Walgreens Boots Alliance, the second-largest pharmacy chain in the United States, has reached a settlement with the U.S. Department of Justice over allegations of fraudulent billing practices. The company, founded in 1901 and headquartered in Deerfield, Illinois, has agreed to pay $106.8 million to resolve charges related to prescriptions that were never dispensed to patients.
The settlement addresses claims that Walgreens violated the False Claims Act between 2009 and 2020. During this period, the company allegedly submitted payment claims to Medicare, Medicaid, and other healthcare programs for prescriptions that were processed but never picked up by patients.
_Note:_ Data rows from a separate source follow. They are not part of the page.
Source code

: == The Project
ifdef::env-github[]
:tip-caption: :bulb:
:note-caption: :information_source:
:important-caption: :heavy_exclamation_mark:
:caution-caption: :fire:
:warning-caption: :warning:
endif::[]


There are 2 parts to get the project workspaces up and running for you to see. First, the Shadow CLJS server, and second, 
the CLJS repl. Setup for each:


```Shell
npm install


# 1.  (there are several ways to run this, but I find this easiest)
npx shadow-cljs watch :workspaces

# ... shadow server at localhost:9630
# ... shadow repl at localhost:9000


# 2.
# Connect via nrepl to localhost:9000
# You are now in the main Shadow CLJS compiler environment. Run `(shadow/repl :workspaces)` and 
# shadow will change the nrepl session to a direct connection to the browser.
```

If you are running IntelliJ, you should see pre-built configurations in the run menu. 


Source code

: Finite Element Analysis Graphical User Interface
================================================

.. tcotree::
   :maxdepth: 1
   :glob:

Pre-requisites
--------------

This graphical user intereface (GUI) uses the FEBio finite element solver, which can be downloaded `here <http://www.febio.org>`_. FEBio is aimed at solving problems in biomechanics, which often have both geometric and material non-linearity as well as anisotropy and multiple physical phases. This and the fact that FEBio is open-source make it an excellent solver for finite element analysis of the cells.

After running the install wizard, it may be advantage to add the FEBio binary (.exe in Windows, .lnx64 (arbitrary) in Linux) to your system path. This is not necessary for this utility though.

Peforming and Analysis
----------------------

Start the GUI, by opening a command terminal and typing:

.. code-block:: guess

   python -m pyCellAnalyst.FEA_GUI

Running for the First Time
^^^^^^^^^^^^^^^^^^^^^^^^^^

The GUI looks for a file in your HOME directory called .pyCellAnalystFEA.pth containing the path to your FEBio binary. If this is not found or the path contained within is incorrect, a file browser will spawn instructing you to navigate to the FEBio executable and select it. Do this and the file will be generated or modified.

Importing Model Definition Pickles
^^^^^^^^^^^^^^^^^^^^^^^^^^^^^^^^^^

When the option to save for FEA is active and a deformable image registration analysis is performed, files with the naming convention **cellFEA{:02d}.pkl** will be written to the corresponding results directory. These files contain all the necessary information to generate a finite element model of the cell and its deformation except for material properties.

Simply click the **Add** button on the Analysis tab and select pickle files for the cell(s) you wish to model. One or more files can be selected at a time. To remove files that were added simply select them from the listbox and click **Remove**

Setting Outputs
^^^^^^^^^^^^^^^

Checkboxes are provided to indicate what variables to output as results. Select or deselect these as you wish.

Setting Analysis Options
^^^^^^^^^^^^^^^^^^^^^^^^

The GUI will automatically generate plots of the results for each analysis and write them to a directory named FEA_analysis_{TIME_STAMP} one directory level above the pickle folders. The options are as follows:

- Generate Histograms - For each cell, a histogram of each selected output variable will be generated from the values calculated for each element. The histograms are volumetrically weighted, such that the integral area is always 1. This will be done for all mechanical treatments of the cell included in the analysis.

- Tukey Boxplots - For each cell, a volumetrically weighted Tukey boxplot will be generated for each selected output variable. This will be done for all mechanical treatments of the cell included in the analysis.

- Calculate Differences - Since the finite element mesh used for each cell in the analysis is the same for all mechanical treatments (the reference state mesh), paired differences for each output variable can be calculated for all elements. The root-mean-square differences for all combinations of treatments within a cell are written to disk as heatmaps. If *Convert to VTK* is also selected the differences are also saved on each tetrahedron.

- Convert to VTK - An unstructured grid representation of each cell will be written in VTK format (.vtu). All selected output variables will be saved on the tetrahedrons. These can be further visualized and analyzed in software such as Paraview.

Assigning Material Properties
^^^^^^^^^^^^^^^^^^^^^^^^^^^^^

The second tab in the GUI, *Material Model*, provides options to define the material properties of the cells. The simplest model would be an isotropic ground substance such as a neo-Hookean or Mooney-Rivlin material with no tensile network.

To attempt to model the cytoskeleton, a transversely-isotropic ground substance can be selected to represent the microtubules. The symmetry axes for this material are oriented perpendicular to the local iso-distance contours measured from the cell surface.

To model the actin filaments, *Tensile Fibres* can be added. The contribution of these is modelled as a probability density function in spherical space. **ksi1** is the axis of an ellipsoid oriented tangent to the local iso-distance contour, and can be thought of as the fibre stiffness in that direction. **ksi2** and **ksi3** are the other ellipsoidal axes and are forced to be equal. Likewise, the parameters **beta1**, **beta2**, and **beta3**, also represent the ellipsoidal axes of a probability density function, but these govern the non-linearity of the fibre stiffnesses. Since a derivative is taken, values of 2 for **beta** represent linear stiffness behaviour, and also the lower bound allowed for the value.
This resulted in the pharmacy chain receiving substantial sums for medications that were not provided to customers.
In response to the allegations, Walgreens has not admitted liability. The company attributes the issue to a software error, stating that it inadvertently billed government healthcare programs for a small number of prescriptions that patients submitted but did not collect. Walgreens has since corrected the error, reported the issue to the government, and voluntarily refunded all overpayments.
The settlement resolves three whistleblower lawsuits filed in Florida, New Mexico, and Texas. Two former Walgreens employees who brought the cases forward will receive portions of the settlement. Steven Turck, a former pharmacy manager, will receive $14.92 million, while Andrew Bustos, a former district pharmacy supervisor, will be awarded $1.62 million.
The Department of Justice acknowledged Walgreens' cooperation and the significant steps taken to upgrade its in-house pharmacy management system. These measures aim to prevent similar billing issues from occurring in the future. The company has already refunded $66.3 million for the settled claims, which has been credited towards the total settlement amount.
"Due to a software error, we inadvertently billed some government health care programs for a relatively small number of prescriptions our patients submitted but never picked up. We corrected the error, reported the issue to the government and voluntarily refunded all overpayments."
This settlement comes at a time when Walgreens is undergoing significant changes. In June 2024, the company announced plans to close a substantial number of underperforming stores over the next few years. This decision reflects the evolving landscape of the retail pharmacy industry, which has faced challenges from online competitors and changing consumer behaviors.
Throughout its history, Walgreens has been an innovator in the pharmacy sector. The company introduced self-service stores in the 1950s, opened its first drive-thru pharmacy in 1992, and launched a mobile app in 2010. Walgreens has also been at the forefront of healthcare services, being one of the first drugstore chains to offer flu shots in all its pharmacies.
As Walgreens moves forward from this settlement, the company will likely focus on strengthening its compliance measures and adapting to the changing healthcare landscape. With its long-standing presence in the American market and its position as a component of the Dow Jones Industrial Average since 2018, Walgreens remains a significant player in the pharmaceutical retail sector.